:: Aim of the exercise ::
What is needed is a word-for-word transcript of the listing, free of pictures.
++++++++
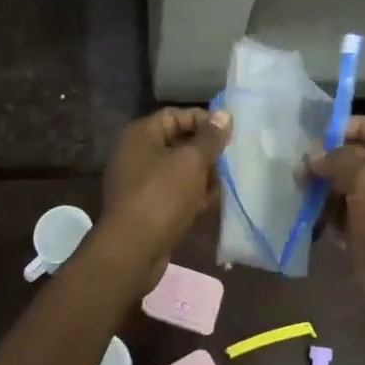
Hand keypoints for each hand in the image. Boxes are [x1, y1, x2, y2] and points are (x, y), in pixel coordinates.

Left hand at [100, 109, 231, 276]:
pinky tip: (211, 202)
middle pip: (178, 142)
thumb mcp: (192, 161)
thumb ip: (210, 137)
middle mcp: (136, 153)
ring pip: (178, 169)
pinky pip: (174, 192)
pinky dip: (192, 195)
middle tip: (231, 158)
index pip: (176, 115)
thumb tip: (224, 115)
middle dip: (206, 151)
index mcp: (141, 134)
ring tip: (225, 182)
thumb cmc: (162, 195)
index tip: (229, 133)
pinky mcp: (146, 207)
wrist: (133, 249)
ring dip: (202, 175)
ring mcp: (140, 182)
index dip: (204, 120)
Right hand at [308, 117, 364, 308]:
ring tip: (299, 182)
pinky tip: (307, 205)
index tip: (324, 131)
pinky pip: (345, 209)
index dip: (355, 126)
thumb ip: (339, 160)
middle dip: (333, 157)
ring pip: (350, 183)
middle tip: (305, 160)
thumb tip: (313, 154)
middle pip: (364, 156)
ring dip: (325, 181)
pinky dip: (327, 206)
++++++++
:: Reply ::
Hand keypoints for each hand in the image. Boxes are [x1, y1, x2, y2] and points are (x, y), in pixel coordinates.

Left hand at [100, 109, 231, 276]:
pinky tip: (211, 202)
middle pip: (178, 142)
thumb mcp: (192, 161)
thumb ip: (210, 137)
middle mcp: (136, 153)
ring pip: (178, 169)
pinky pip: (174, 192)
pinky dip: (192, 195)
middle tip: (231, 158)
index pip: (176, 115)
thumb tip: (224, 115)
middle dip: (206, 151)
index mcp: (141, 134)
ring tip: (225, 182)
thumb cmc: (162, 195)
index tip: (229, 133)
pinky mcp: (146, 207)
wrist: (133, 249)
ring dip: (202, 175)
ring mcp: (140, 182)
index dip: (204, 120)
Right hand at [308, 117, 364, 308]:
ring tip: (299, 182)
pinky tip: (307, 205)
index tip: (324, 131)
pinky pip: (345, 209)
index dip: (355, 126)
thumb ip: (339, 160)
middle dip: (333, 157)
ring pip: (350, 183)
middle tip: (305, 160)
thumb tip: (313, 154)
middle pip: (364, 156)
ring dip: (325, 181)
pinky dip: (327, 206)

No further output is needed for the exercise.